> **SOURCE PASSAGE**

Throughout the paper we adopt the following parameters: a luminosity distance D_L = 1.8277 Gpc at the source redshift of z = 0.3365 with cosmological parameters corresponding to a Λ cold dark matter Universe with Ω_m = 0.308, Ω_λ = 0.692, and H₀ = 67.8 km s⁻¹ Mpc⁻¹ (Planck Collaboration XIII 2016). Thus, a proper motion of 1 mas yr⁻¹ corresponds to an apparent superluminal speed of 21.64c, while 1 mas = 4.961 pc.

2. Observations and data analysis

2.1. VLBA data analysis

We remodeled and reanalyzed 12 VLBA observations (15 GHz, MOJAVE¹) performed between 2018.96 and 2022.85. In addition, 12 VLBA observations (8 GHz; web site of the Astrogeo Center²), observed between 2010.81 and 2018.84, were remodeled and reanalyzed. The 8 GHz and 15 GHz maps with model-fit components superimposed are available online in Figs.B.1–B.6. In the following, we discuss the results obtained by combining these new datasets with those analyzed and published in Britzen et al. (2019a).

(Stored dataset items)
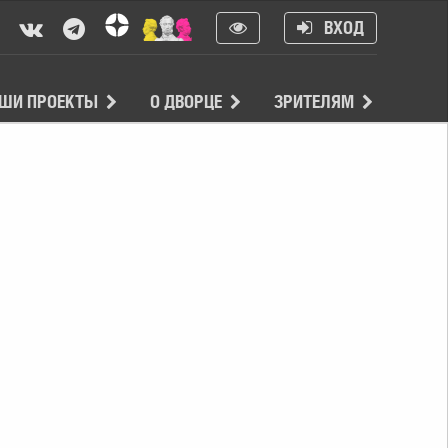
ВХОД
ШИ ПРОЕКТЫ
О ДВОРЦЕ
ЗРИТЕЛЯМ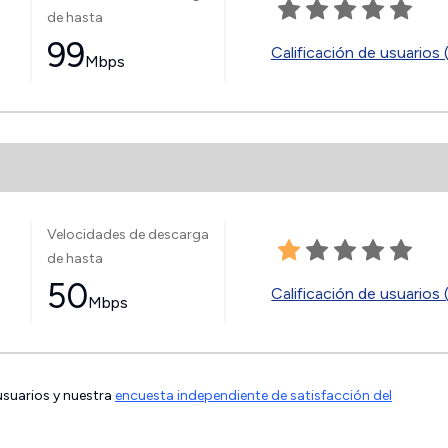
de hasta
99
Calificación de usuarios 
Mbps
Velocidades de descarga
de hasta
50
Calificación de usuarios 
Mbps
 usuarios y nuestra
encuesta independiente de satisfacción del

> **EXERCISE REQUIREMENTS**
1 – Answer these questions from the source passage:
(a) What redshift is adopted for the source?
(b) How many parsecs does 1 mas correspond to?
(c) Between which dates were the 15 GHz VLBA observations performed?
2 – Reproduce the source passage from "Throughout the paper" to "1 mas = 4.961 pc.".
3 – In one to three sentences, explain what the source passage gives as the basis for equating a proper motion of 1 mas yr⁻¹ with 21.64c and 1 mas with 4.961 pc.

> **RESULTS OF THE TASKS**
1 –
(a) z = 0.3365
(b) 4.961 pc
(c) Between 2018.96 and 2022.85

2 –
Throughout the paper we adopt the following parameters: a luminosity distance D_L = 1.8277 Gpc at the source redshift of z = 0.3365 with cosmological parameters corresponding to a Λ cold dark matter Universe with Ω_m = 0.308, Ω_λ = 0.692, and H₀ = 67.8 km s⁻¹ Mpc⁻¹ (Planck Collaboration XIII 2016). Thus, a proper motion of 1 mas yr⁻¹ corresponds to an apparent superluminal speed of 21.64c, while 1 mas = 4.961 pc.

3 – These conversions follow from the parameters adopted throughout the paper. Those parameters are a luminosity distance of 1.8277 Gpc at the source redshift z = 0.3365, assuming a Λ cold dark matter Universe with Ω_m = 0.308, Ω_λ = 0.692, and H₀ = 67.8 km s⁻¹ Mpc⁻¹.